A skew in the birth ratio of boys to girls has appeared in recent years, the second worst ratio in the world after China. (The average ratio at birth is boys:girls 106:100. In Armenia it is 112:100.) For economic reasons selective abortion of female foetuses is being practised. Because girls traditionally move to the husband’s parental home on marriage, boys are viewed as a greater security for parents’ old age. This loss of potential future mothers also has implications for Armenia’s demography. The government has announced that from January 2014 parents will receive a lump sum of a million drams for a third and each subsequent child (and a one-off sum of AMD50,000 for a first and second child at the time of writing). Most regions have recorded a drop in population, the highest drop being in Lori province. Only Kotayk and Armavir provinces recorded an increase. Some 36.7% of the population lives in villages and 63.3% in towns; 55% of the urban population is in Yerevan.
One rural feature, not only in Armenia but the whole region, is that of villages being predominantly of one ethnicity. This is most evident in the Russian villages east of Vanadzor and in northern Lori. Other villages still have significant Greek or Assyrian-speaking populations. It is also the reason why some villages are completely abandoned – they were Azeri.
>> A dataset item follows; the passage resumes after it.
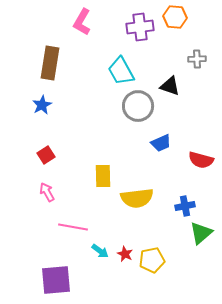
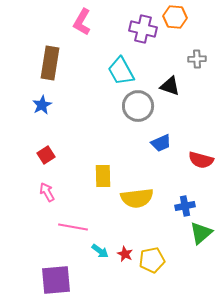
purple cross: moved 3 px right, 2 px down; rotated 20 degrees clockwise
Dance in Armenia can broadly be divided into traditional dance and classical ballet, the latter considerably influenced by the Russian school. The traditional dances which are encountered in Armenia today are those of eastern Armenia and as such differ in some respects from the dances of Armenian groups abroad which usually represent the western Armenian tradition. The energetic men’s dance Jo Jon (also called Zhora Bar) comes from Spitak province. Mom Bar, meaning ‘Candle Dance’, was originally from the Lake Sevan region and is now traditionally the last dance at wedding parties. The candles are blown out at the end of the dance signalling that it is time for guests to leave.
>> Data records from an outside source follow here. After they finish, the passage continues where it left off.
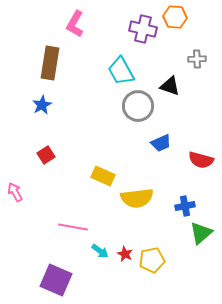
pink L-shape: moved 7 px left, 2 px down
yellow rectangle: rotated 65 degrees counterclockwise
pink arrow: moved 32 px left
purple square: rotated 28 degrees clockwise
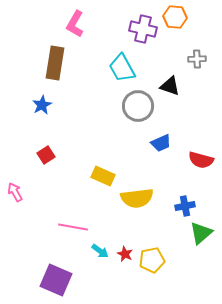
brown rectangle: moved 5 px right
cyan trapezoid: moved 1 px right, 3 px up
Women’s solo dances called Naz Bar, meaning ‘Grace Dance’, are improvisatory with intricate hand gestures used to tell stories of love, betrayal, conflict and triumph. In Yerevan in particular choreographic schools and song and dance ensembles preserve the tradition in a form suitable for stage presentation, although funding is more difficult than in the Soviet era. The musical accompaniment can be played on traditional instruments or sung (or both). Costumes for women are invariably sumptuous, whether based on medieval court dress or on simpler peasant dress. Brightly coloured shimmering dresses are decorated with gold embroidery and pearls. A light lace veil surmounts the embroidered hat. For men costume is simpler. Full trousers and embroidered tunics or else the cherkessa, traditional Caucasian dress similar to Cossack style, with red, white or black silk trousers, leather boots, woollen or fur hat, and a dagger in the belt. Men’s dances are martial and vigorous; women’s are graceful with elaborate gestures.
Funding is also more difficult for classical ballet, performed at the Spendiarian Opera and Ballet Theatre. The standard of dance remains high but many Armenian dancers are making successful careers in western Europe and North America and the pool of talent remaining in Yerevan has diminished.